**REQUIREMENT**
Set down, please, exactly the lines below that run from the line with "TABLE 2-A1: Subjective" to the line with "Fig. 7 Acoustic", both lines included.

[Dataset entries]

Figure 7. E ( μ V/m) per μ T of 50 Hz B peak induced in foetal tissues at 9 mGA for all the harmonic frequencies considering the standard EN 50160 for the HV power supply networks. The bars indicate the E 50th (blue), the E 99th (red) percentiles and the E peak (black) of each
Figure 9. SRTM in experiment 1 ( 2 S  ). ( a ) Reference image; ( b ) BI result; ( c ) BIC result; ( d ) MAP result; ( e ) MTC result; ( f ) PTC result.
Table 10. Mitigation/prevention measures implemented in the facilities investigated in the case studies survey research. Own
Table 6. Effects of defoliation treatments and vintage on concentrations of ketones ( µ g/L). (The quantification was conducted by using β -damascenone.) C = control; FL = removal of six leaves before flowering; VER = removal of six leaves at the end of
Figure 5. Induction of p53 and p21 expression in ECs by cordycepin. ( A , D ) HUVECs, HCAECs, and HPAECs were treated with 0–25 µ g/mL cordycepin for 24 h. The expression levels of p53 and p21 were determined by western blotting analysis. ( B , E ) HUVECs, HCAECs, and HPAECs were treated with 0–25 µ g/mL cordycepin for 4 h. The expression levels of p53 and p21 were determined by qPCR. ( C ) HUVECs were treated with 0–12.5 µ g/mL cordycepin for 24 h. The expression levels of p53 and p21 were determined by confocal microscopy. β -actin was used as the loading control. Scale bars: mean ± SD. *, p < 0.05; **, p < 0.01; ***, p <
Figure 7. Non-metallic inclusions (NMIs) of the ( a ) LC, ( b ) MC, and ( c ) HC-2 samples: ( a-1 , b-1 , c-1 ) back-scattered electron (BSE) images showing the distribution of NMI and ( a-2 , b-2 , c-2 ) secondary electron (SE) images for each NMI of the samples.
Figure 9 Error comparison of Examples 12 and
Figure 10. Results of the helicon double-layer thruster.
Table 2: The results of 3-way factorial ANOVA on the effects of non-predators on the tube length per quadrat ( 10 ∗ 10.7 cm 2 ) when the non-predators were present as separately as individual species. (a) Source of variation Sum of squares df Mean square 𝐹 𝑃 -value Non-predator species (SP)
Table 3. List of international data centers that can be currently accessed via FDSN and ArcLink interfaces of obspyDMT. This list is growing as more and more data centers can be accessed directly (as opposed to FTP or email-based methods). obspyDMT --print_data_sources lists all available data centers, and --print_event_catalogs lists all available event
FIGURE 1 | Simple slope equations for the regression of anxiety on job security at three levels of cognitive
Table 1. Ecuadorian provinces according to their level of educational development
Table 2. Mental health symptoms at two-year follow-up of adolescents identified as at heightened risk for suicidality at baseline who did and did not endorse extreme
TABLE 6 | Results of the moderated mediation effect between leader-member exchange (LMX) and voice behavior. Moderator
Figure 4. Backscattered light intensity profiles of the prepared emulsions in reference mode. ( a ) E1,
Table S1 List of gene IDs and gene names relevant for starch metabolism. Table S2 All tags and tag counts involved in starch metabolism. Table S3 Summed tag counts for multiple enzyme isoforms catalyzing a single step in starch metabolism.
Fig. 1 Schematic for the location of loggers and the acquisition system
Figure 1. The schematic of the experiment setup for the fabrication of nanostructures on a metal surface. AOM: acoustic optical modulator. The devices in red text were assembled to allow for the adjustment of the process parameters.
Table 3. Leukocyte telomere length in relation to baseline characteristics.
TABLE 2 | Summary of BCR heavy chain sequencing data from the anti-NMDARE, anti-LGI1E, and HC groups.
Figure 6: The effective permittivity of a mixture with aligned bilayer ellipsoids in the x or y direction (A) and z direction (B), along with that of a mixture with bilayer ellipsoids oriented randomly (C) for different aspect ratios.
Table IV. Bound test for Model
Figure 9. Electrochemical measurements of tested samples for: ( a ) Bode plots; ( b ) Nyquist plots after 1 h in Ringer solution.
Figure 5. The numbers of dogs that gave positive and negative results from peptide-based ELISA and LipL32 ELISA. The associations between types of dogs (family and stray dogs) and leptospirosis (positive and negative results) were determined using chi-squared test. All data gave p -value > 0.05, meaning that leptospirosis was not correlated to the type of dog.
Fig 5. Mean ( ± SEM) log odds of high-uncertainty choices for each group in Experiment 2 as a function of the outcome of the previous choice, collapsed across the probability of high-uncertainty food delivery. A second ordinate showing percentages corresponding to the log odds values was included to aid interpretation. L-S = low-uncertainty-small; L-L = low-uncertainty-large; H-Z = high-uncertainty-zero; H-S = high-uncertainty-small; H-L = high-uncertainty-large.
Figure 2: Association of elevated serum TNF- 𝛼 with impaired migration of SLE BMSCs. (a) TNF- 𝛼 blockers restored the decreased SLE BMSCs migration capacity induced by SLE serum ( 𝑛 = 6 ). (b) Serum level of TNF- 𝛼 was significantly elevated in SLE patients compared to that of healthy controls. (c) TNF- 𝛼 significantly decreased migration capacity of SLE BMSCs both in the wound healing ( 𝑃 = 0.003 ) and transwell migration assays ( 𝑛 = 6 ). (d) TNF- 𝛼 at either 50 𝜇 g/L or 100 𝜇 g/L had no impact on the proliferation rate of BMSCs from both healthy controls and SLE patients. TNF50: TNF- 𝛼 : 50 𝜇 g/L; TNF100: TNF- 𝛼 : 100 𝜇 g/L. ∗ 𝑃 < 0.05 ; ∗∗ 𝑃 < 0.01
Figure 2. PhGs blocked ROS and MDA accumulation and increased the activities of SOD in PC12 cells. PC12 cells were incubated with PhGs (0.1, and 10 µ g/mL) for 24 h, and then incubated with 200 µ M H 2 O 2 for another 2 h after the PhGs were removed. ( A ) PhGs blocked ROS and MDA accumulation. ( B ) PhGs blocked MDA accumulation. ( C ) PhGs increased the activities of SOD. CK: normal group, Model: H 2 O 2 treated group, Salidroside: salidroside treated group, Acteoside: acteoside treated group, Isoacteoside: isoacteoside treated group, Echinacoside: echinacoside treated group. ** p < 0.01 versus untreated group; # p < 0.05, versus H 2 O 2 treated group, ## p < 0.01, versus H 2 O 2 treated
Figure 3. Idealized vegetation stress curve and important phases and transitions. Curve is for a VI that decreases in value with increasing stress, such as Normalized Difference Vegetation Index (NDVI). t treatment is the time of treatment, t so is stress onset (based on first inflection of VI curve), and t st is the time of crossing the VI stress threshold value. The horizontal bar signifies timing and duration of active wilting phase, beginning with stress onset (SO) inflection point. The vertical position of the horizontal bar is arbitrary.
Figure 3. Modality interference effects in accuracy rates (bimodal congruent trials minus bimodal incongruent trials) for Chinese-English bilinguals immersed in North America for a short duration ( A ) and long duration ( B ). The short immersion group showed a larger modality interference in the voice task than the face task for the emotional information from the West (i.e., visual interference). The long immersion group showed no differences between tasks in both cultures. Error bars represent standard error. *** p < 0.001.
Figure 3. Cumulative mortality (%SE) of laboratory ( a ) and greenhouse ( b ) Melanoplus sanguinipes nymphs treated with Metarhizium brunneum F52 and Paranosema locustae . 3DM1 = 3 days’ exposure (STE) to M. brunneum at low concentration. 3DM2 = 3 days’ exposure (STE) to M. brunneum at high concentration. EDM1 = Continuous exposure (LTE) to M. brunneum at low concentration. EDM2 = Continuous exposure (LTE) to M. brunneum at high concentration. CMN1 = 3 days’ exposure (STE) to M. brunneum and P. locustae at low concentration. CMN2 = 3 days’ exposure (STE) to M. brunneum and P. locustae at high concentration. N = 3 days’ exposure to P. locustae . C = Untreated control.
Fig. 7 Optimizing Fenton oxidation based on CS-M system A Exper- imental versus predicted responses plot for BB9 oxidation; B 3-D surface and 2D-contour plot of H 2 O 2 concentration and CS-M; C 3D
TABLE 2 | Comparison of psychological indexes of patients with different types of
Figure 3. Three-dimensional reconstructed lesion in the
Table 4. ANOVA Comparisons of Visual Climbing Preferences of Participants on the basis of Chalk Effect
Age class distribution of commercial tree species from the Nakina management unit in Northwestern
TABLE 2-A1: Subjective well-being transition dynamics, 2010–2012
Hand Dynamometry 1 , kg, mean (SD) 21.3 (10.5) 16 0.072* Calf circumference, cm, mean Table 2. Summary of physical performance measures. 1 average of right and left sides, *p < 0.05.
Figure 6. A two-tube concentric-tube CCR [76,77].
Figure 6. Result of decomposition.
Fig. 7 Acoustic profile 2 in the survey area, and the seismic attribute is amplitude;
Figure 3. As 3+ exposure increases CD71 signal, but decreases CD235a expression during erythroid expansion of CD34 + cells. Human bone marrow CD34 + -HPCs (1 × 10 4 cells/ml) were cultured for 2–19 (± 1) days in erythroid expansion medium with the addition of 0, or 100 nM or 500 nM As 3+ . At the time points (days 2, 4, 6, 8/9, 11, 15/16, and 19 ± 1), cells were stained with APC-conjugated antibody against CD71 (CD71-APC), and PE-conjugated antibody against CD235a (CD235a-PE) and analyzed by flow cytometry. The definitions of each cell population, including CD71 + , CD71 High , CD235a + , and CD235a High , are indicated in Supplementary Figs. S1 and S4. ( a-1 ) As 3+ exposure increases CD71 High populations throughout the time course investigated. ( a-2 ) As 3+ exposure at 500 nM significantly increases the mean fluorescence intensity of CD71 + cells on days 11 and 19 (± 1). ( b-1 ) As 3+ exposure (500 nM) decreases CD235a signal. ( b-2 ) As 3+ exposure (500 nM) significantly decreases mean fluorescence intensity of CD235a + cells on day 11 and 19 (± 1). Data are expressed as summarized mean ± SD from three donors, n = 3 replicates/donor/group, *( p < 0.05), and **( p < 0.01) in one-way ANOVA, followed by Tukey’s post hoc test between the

**SOLUTION TO THIS PROBLEM**
TABLE 2-A1: Subjective well-being transition dynamics, 2010–2012
Hand Dynamometry 1 , kg, mean (SD) 21.3 (10.5) 16 0.072* Calf circumference, cm, mean Table 2. Summary of physical performance measures. 1 average of right and left sides, *p < 0.05.
Figure 6. A two-tube concentric-tube CCR [76,77].
Figure 6. Result of decomposition.
Fig. 7 Acoustic profile 2 in the survey area, and the seismic attribute is amplitude;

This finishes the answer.